Ни на кого больше не оглядываясь, Куизль зашагал прочь от башни и углубился в город. Из редких писем от сестры он помнил, что Элизабет с мужем жили в купальне недалеко от Дуная, прямо у городской стены. Теперь же, шагая по широкой мощеной улице, тянувшейся от ворот, палач вдруг засомневался, будет ли такого описания достаточно. В скором времени он уже не мог толком сориентироваться в непролазной толпе. Справа и слева высились четырехэтажные дома, и извилистые переулки, что через равные промежутки отходили от главной улицы, тонули в их тени. Иногда строения теснились друг к другу настолько близко, что между крышами едва проглядывало небо. Где-то вдали слышался колокольный перезвон множества церквей. Было шесть часов утра, но народу по главной улице сновало больше, чем в Шонгау в субботний полдень. Помимо богато одетых горожан, навстречу Куизлю попадалось немало бедняков, на каждом углу сидели нищие или покалеченные ветераны и тянули руки за подаяниями. Под ногами с визгом пронеслось несколько дворняг и два поросенка. Справа показалась громадная церковь, каменный портал ее, украшенный колоннами, арками и статуями, напоминал скорее вход во дворец. На широких ступенях в ожидании дня томились батраки и бездомные. Куизль решил спросить у кого-нибудь из них дорогу.

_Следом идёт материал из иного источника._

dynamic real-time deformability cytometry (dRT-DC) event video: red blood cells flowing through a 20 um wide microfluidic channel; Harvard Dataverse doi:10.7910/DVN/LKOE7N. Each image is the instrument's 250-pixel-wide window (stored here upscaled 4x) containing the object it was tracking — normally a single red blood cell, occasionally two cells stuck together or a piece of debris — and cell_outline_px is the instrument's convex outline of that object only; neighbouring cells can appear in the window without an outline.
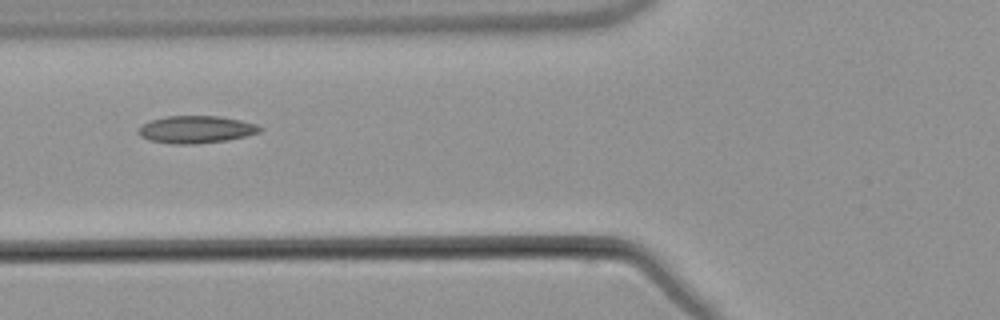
{"species": "common noctule bat (a hibernating species)", "species_latin": "Nyctalus noctula", "temperature_condition": "warm", "stored_images_in_passage": 7, "camera_frame_rate_fps": 3000, "um_per_image_px": 0.085, "animal": {"sex": "male", "body_mass_g": 21.5, "forearm_length_mm": 52.0}, "frame": {"image": 1, "passage_image": 6, "time_ms": 7.0, "image_size_px": [1000, 320], "cell_outline_px": [[264, 128], [260, 132], [228, 140], [196, 144], [172, 144], [148, 140], [140, 136], [136, 132], [140, 124], [164, 116], [220, 116], [240, 120], [256, 124]], "centroid_in_image_um": [16.62, 11.01], "position_along_channel_um": 109.2, "area_um2": 19.59}}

– Купальня Гофмана, говоришь? – Заслышав растянутый говор Куизля, молодой парнишка обнажил в ухмылке два единственных зуба и потряс худым мешочком. – Нездешний, видимо? Провожу тебя, не вопрос. Но придется подкинуть пару грошиков.

Палач кивнул и протянул оборванцу несколько грязных монет. Потом резко схватил нищего за запястье и стал выворачивать, пока не послышался тихий хруст.

– Если вздумал надуть меня или улизнуть, – прошептал Куизль, – если заведешь меня в тупик, кликнешь своих дружков или хотя бы подумаешь об этом – я найду тебя и хребет сломаю. Понял?

Парень испуганно закивал и от задуманного решил все-таки отказаться.

Он повел палача прочь от церкви к следующей улице, а с нее свернул налево. Куизль в очередной раз подивился тому, сколь многолюдным был Регенсбург – даже в такой ранний час. Все куда-то спешили, словно день здесь заканчивался раньше, чем в Шонгау, и палач с трудом поспевал за своим проводником по оживленным переулкам. У него то и дело пытались стащить кошелек, но каждый раз достаточно было хмурого взгляда или хорошего пинка, чтобы впредь воришка держался от него подальше.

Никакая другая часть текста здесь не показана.